Of particular interest and uniqueness, Plys’ work examines issues not typically considered in critical political economic analyses.  Art, for example, can play a critical role in shaping how people understand and react to their political circumstances and the potential for social change.  Several essays in the book discuss anti-colonial and feminist artistic movements that challenged imperial and patriarchal power in Pakistan.

Although most of the essays in the volume examine earlier time periods, one dimension of Dr.

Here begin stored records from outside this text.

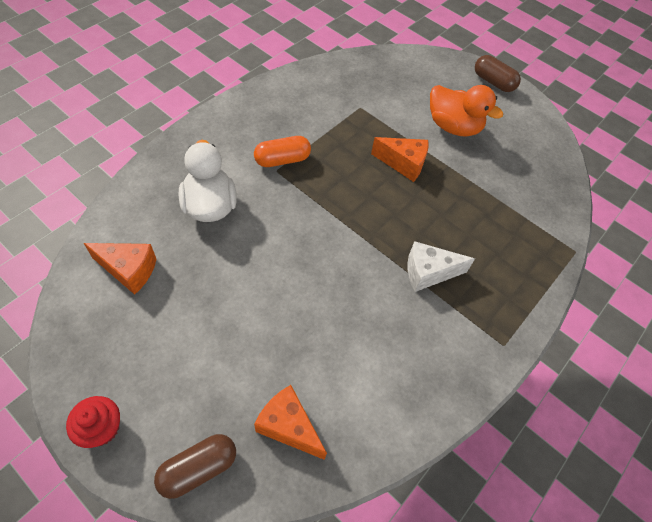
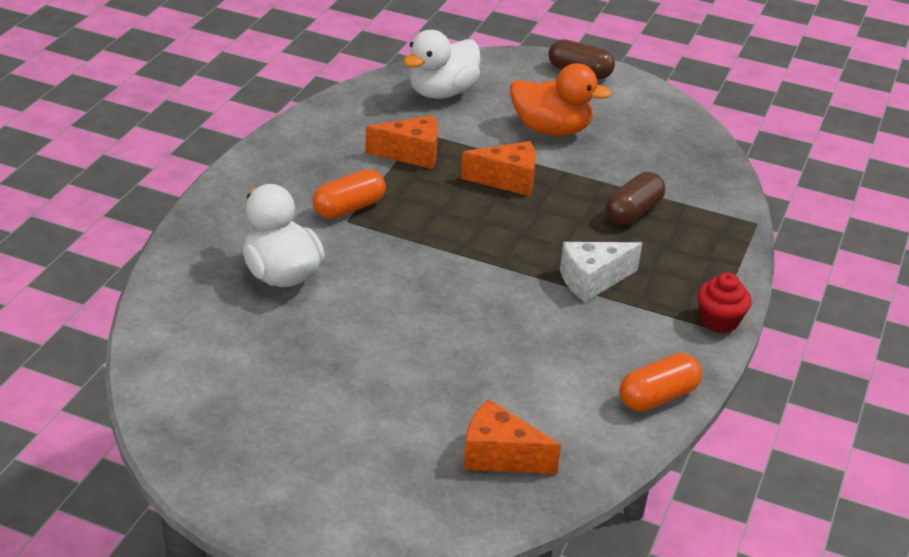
camera: 15 degrees left, 20 degrees down
(101, 428) = (275, 510): red cupcake -> red cupcake (719, 321)
(129, 270) = (215, 360): orange cheese -> orange cheese (411, 154)
(198, 468) = (415, 516): brown capsule -> brown capsule (633, 212)
(389, 77) = (442, 92): none -> white duck
(434, 403) = (658, 397): none -> orange capsule

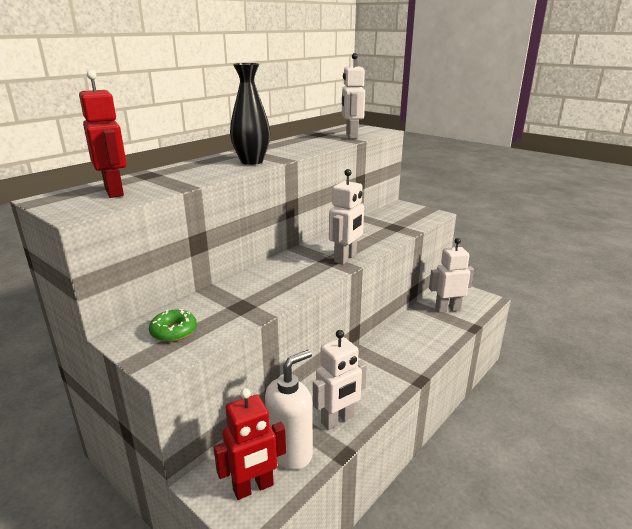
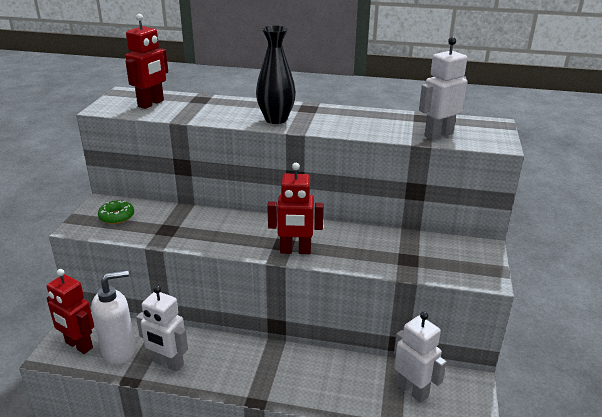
camera: 60 degrees right, 5 degrees up
(290, 452) = (119, 350): white soap dispenser -> white soap dispenser turned 45 degrees counterclockwise
(345, 258) = (295, 251): white robot -> red robot

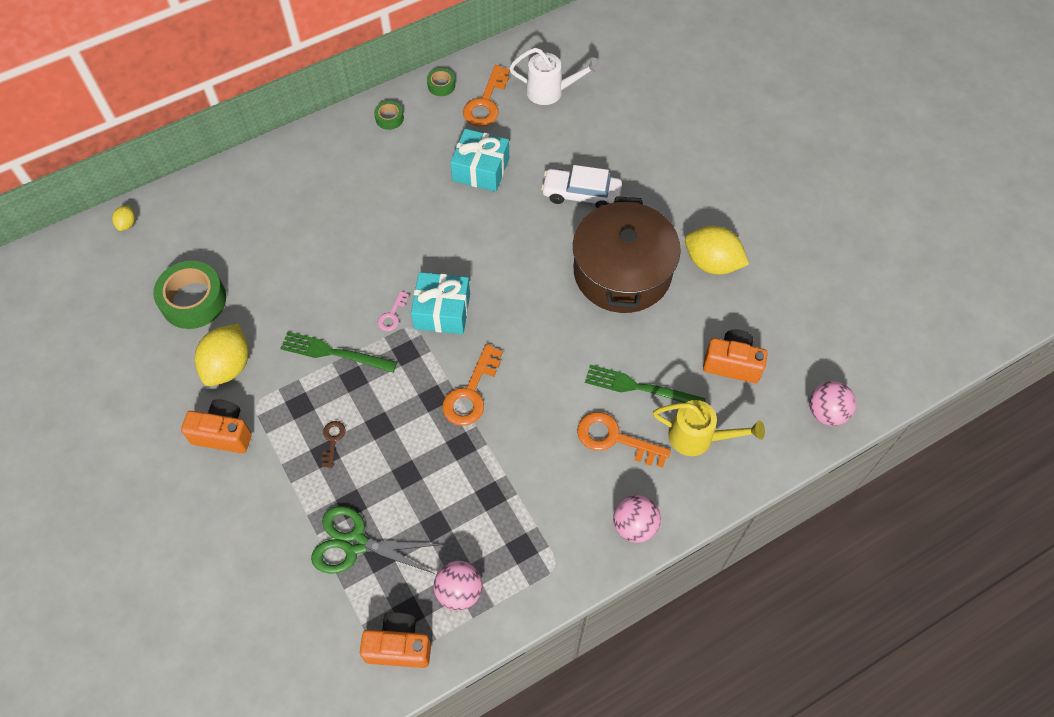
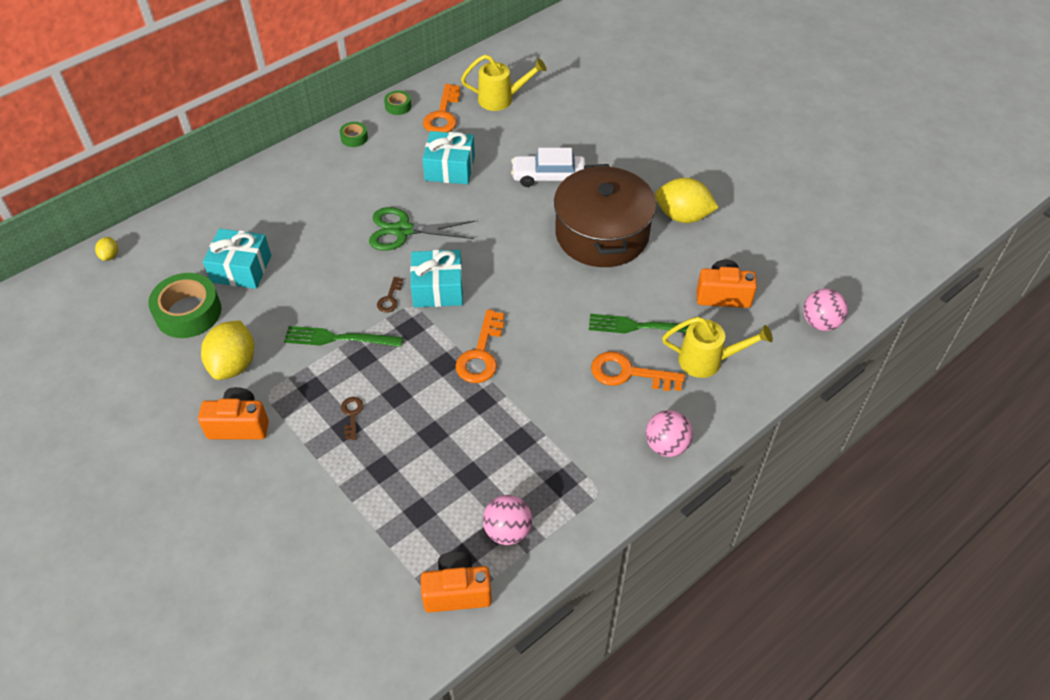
camera: 10 degrees left, 10 degrees down
(252, 258) = (241, 269): none -> turquoise gift
(355, 543) = (393, 504): green scissors -> green scissors (403, 230)
(392, 315) = (390, 298): pink key -> brown key
(551, 91) = (501, 99): white watering can -> yellow watering can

Plys’ work across the various themes is highly relevant to understanding today’s global political economy.  Plys examines anti-fascist movements in the 1970s in a variety of places in the Global South, a very timely topic in the 2020s context of resurgent fascism around the world."

- Paul S. Ciccantell, Professor of Sociology, Western Michigan University

This book presents a distinct approach to social history and Marxist theory from an explicitly anti-imperialist Global South perspective. It coheres around five themes: theoretical work in Marxist political economy, empirical work on anti-fascist movements in the 1970s Global South, engagement with experimental art as left politics in the Global South, historiographies of labor movements and the café culture, and writings on historical method. Each of these five themes center an analysis of the historical trajectory of global capitalism as seen from working class and anti-colonial movements in the Global South. In putting these themes in conversation, this book demonstrates how theoretical work in Marxist political economy and scholarship in social history can work in tandem to articulate the structures of world-historical capitalism as seen from the Global South. In so doing, this book advances an anti-authoritarian anti-imperialist Marxist political economy approach to the humanities and social sciences. While this engagement with Marxism is articulated in a range of different forms, they all have in common a singular commitment to making Marxism more reflective of the lived experiences of historical capitalism as it is articulated across the Global South.